BEGIN Passage to read

A 1000 kg gondola is operted on a cable between two towers 340 m apart. When the gondola is exactly between the towers, it is 100 m below their height. What is the tension in the cable at this midpoint?

a) 5 kN
b) 8 kN
c) 10 kN
d) 20 kN

the Answer is C)....can someone explain why?

#### getfat

##### IM Resident
7+ Year Member
If the gondola isnt moving then only two forces are acting on the gondola; Tension and gravity,
Gravity= (mass) (acceleration) = (1000kg)(10)
Height doesnt matter unless you are trying to find gravitational potentional potential energy
The distance between them could only work if maybe you wanted to know the work required to go from tower to tower,idk that factoid seemed pretty useless.

#### pizza1994

##### Full Member
5+ Year Member
ya so I agree that theres tension and gravity. but the princeton book splits tension into two components. apparently the 10,000 N gravity gets split into 5000 and 5000 N because of the two vertical tension componenets. but my problem is that I dont see two vertical tension components. I only see one tension componenet....

#### el_duderino

##### Some men play tennis, I erode the human soul
10+ Year Member
If the gondola isnt moving then only two forces are acting on the gondola; Tension and gravity,
Gravity= (mass) (acceleration) = (1000kg)(10)

END Passage to read

Exercise 1 –
For the gondola thread, state whether each statement agrees with it: (a) the towers stand 340 m apart; (b) the answer the thread gives is option D; (c) the Princeton book splits tension into two components. Answer each with yes or no, plus the deciding words quoted from the text.
The listing that follows bears no relation to the gondola thread.

BEGIN Provided entries

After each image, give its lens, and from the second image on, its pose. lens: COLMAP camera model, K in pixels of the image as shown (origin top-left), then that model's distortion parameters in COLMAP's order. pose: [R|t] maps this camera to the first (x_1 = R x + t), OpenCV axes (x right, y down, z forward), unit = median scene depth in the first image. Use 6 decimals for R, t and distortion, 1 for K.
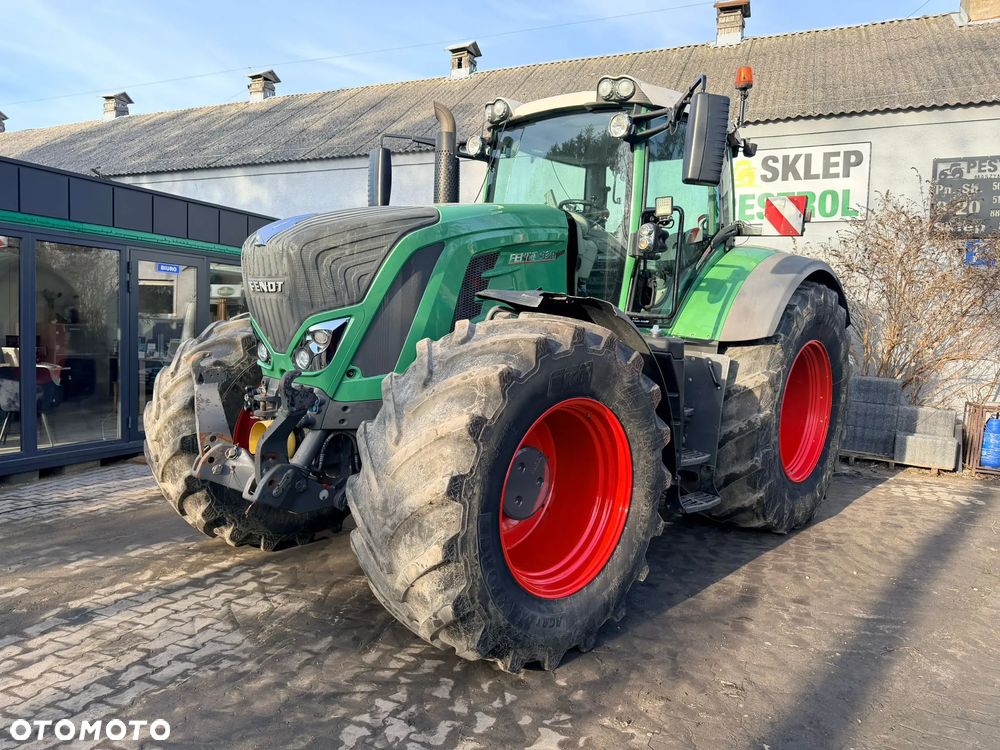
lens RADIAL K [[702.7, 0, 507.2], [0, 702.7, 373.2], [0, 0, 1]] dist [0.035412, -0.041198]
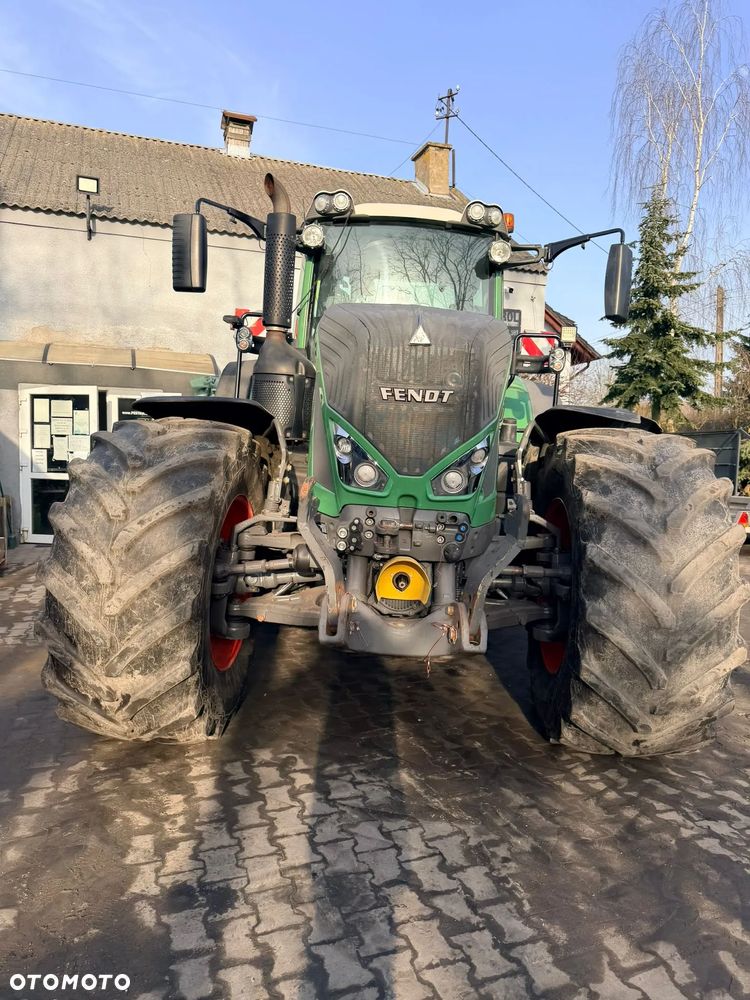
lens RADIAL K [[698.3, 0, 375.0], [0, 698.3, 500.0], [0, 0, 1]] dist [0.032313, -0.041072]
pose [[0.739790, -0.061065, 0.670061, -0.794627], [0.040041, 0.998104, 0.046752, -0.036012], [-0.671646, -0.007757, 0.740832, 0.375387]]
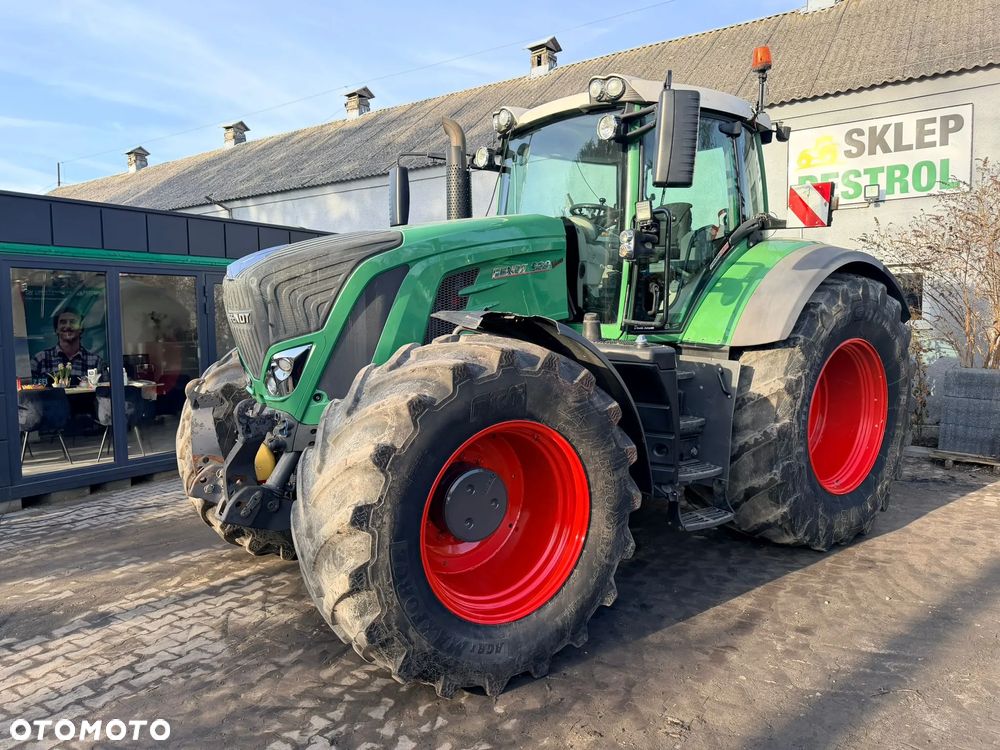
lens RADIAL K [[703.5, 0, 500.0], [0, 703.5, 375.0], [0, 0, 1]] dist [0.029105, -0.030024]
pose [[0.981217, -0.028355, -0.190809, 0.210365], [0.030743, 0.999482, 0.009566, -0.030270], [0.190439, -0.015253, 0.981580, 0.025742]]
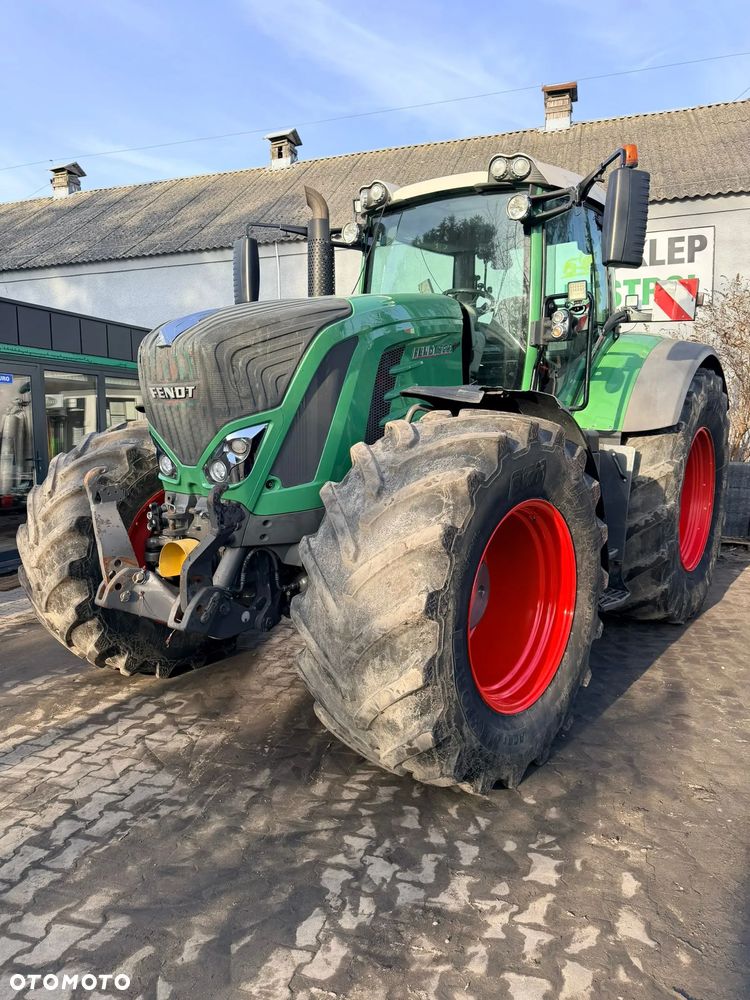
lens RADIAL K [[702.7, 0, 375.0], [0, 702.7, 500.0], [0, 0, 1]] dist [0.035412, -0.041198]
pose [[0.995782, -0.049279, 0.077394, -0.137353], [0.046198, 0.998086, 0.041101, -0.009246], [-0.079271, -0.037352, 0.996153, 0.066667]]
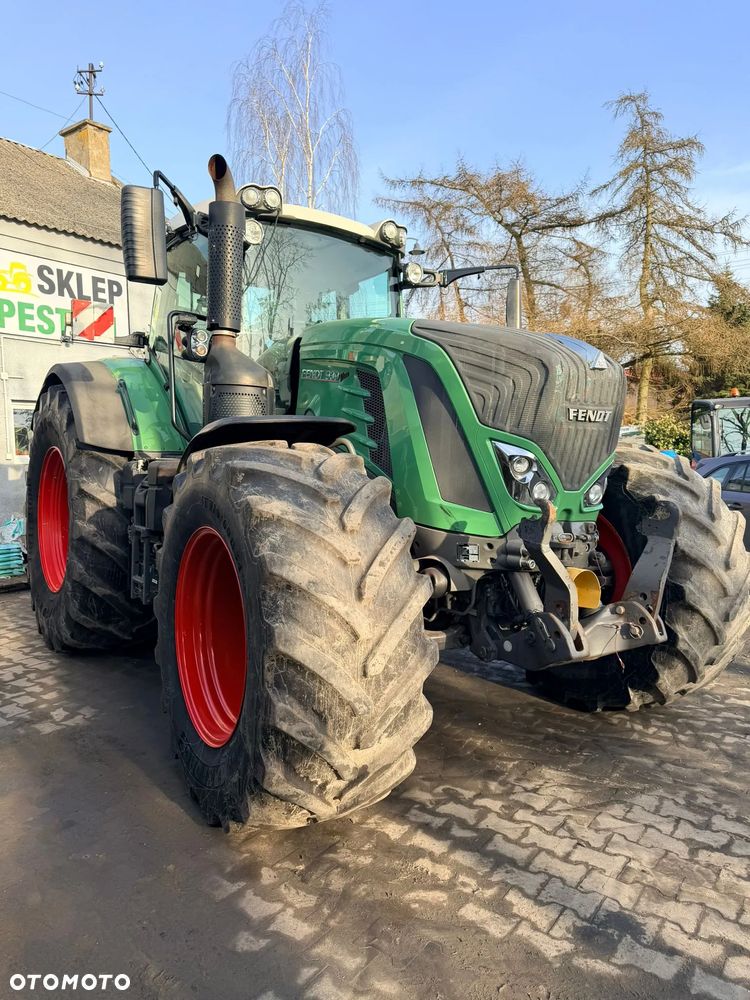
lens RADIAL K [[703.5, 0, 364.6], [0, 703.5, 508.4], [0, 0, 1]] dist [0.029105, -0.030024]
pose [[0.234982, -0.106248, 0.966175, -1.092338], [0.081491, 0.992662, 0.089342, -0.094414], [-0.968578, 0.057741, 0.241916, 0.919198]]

END Provided entries

Exercise 2 –
Give as a numbered list the lines of the listing, starting with its first line and going on through the line with "375.0], [0, 0, 1]] dist [0.029105, -0.030024]". Skip blank lines and leave out the pictures.

Exercise result 1 –
(a) Yes: "two towers 340 m apart"
(b) No: "the Answer is C)"
(c) Yes: "the princeton book splits tension into two components"

Exercise result 2 –
1. After each image, give its lens, and from the second image on, its pose. lens: COLMAP camera model, K in pixels of the image as shown (origin top-left), then that model's distortion parameters in COLMAP's order. pose: [R|t] maps this camera to the first (x_1 = R x + t), OpenCV axes (x right, y down, z forward), unit = median scene depth in the first image. Use 6 decimals for R, t and distortion, 1 for K.
2. lens RADIAL K [[702.7, 0, 507.2], [0, 702.7, 373.2], [0, 0, 1]] dist [0.035412, -0.041198]
3. lens RADIAL K [[698.3, 0, 375.0], [0, 698.3, 500.0], [0, 0, 1]] dist [0.032313, -0.041072]
4. pose [[0.739790, -0.061065, 0.670061, -0.794627], [0.040041, 0.998104, 0.046752, -0.036012], [-0.671646, -0.007757, 0.740832, 0.375387]]
5. lens RADIAL K [[703.5, 0, 500.0], [0, 703.5, 375.0], [0, 0, 1]] dist [0.029105, -0.030024]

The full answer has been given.